Recorded data
[BEGIN]

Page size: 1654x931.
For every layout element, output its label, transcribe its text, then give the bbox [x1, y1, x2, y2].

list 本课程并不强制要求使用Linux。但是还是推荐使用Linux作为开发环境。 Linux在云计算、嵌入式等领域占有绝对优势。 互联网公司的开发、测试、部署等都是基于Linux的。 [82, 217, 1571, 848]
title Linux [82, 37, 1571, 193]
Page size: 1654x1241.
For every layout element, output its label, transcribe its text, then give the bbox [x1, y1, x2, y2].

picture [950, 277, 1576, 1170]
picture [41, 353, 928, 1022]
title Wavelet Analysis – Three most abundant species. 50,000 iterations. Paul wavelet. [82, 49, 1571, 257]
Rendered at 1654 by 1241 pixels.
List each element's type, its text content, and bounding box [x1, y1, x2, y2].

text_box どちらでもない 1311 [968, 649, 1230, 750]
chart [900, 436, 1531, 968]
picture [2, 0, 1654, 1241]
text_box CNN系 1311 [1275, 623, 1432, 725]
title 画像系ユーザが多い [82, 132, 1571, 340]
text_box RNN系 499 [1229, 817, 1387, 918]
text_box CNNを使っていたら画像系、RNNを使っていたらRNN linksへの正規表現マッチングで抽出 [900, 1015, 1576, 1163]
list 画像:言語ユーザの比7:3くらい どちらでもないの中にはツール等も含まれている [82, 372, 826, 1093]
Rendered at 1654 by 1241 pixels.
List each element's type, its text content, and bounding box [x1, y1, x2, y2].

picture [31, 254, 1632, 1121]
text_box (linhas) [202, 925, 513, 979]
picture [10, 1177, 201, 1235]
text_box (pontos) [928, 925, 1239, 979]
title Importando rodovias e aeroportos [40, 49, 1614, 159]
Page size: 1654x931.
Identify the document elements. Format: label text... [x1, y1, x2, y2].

[END]

* Task to complete: Reproduce all of the lines above once more, word for word and without any change.

* Exercise output:
Page size: 1654x931.
For every layout element, output its label, transcribe its text, then give the bbox [x1, y1, x2, y2].

list 本课程并不强制要求使用Linux。但是还是推荐使用Linux作为开发环境。 Linux在云计算、嵌入式等领域占有绝对优势。 互联网公司的开发、测试、部署等都是基于Linux的。 [82, 217, 1571, 848]
title Linux [82, 37, 1571, 193]
Page size: 1654x1241.
For every layout element, output its label, transcribe its text, then give the bbox [x1, y1, x2, y2].

picture [950, 277, 1576, 1170]
picture [41, 353, 928, 1022]
title Wavelet Analysis – Three most abundant species. 50,000 iterations. Paul wavelet. [82, 49, 1571, 257]
Rendered at 1654 by 1241 pixels.
List each element's type, its text content, and bounding box [x1, y1, x2, y2].

text_box どちらでもない 1311 [968, 649, 1230, 750]
chart [900, 436, 1531, 968]
picture [2, 0, 1654, 1241]
text_box CNN系 1311 [1275, 623, 1432, 725]
title 画像系ユーザが多い [82, 132, 1571, 340]
text_box RNN系 499 [1229, 817, 1387, 918]
text_box CNNを使っていたら画像系、RNNを使っていたらRNN linksへの正規表現マッチングで抽出 [900, 1015, 1576, 1163]
list 画像:言語ユーザの比7:3くらい どちらでもないの中にはツール等も含まれている [82, 372, 826, 1093]
Rendered at 1654 by 1241 pixels.
List each element's type, its text content, and bounding box [x1, y1, x2, y2].

picture [31, 254, 1632, 1121]
text_box (linhas) [202, 925, 513, 979]
picture [10, 1177, 201, 1235]
text_box (pontos) [928, 925, 1239, 979]
title Importando rodovias e aeroportos [40, 49, 1614, 159]
Page size: 1654x931.
Identify the document elements. Format: label text... [x1, y1, x2, y2].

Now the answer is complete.